En 2003 et 2006, EDF avait obtenu des dérogations aux limites thermiques des rejets de certaines centrales nucléaires afin de garantir la production électrique de son parc.
D'autre part le ministère explique que "ce n'est pas un sujet de sûreté nucléaire [car] une éventuelle pénurie d'eau ne survient pas soudainement et peut être anticipée, et les besoins de refroidissement d'un réacteur nucléaire à l'arrêt sont très faibles."
La Loire sous surveillance…
À la date du 26 mai, 50 départements sont concernés par au moins un arrêté préfectoral et cinq départements sont en vigilance.
Dans ce contexte, l'AFP annonce que des mesures ont été prises par la préfecture de la région Centre pour garantir le débit de la Loire, qui assure le refroidissement de quatre centrales nucléaires (Belleville-sur-Loire dans le Cher, Dampierre-en-Burly dans le Loiret, Saint-Laurent-des-Eaux dans le Loir-et-Cher et Chinon en Indre-et-Loire).
Ces mesures s'adressent aux gestionnaires des barrages le long du fleuve et de certains de ses affluents afin d'assurer un débit d'étiage suffisant durant l'été. Ainsi, les objectifs de débit des barrages de Vic-le-Comte (Puy-de-Dôme) sur l'Allier et de Gien (Loiret) sur la Loire ont été abaissés afin d'"économiser l'eau" à titre préventif. L'objectif de débit est passé de 60 à 50 m3 par seconde à Gien, rapporte l'agence de presse.
Quant aux barrages de Naussac (Lozère) et de Villerest (Loire), construits spécifiquement pour soutenir le débit d'étiage du plus long fleuve hexagonal, les retenues sont actuellement proches de leur remplissage maximal et la sécurité des centrales ou l'alimentation en eau potable ne sont pas menacées à ce stade.
… comme la plupart des fleuves français
Par ailleurs, l'autorité de sûreté nucléaire suit "de très, très près" la situation a indiqué Patrice Russac, le délégué de la division Sud-Ouest de l'ASN, cité par le quotidien Sud-Ouest.
S'agissant des centrales nucléaires de cette zone, les situations sont contrastées. Si la centrale du Blayais (Gironde), située à l'estuaire de la Gironde, ne devrait pas manquer d'eau, la situation est plus critique pour Golfech (Tarn-et-Garonne), située elle aussi le long de la Garonne, et Civaux (Vienne) située au bord de la Vienne.

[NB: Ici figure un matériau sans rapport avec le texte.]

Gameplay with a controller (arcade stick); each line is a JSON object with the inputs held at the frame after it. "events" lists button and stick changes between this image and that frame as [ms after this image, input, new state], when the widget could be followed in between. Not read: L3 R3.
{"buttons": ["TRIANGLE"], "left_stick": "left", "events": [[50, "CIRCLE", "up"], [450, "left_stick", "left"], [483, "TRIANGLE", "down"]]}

Néanmoins, des arrêts de certaines tranches, planifiés de longue date, réduisent les besoins en eau de ces centrales, a indiqué l'ASN.
Même crainte en région Rhône-Alpes, ou le prefet de région, cité par Le Progrès, a indiqué "surveiller de près le nucléaire." "La température du Rhône est actuellement de 17°C à Lyon [et] le maximum autorisé en aval du rejet est de 24°C", a-t-il indiqué, précisant que "les pluies d'orage sont intéressantes car, si elles n'arrosent pas la terre, elles terminent toutes dans le Rhône et le rafraîchissent." Dans ce contexte, la centrale du Bugey (Ain) régule déjà sa puissance pour moins solliciter le fleuve.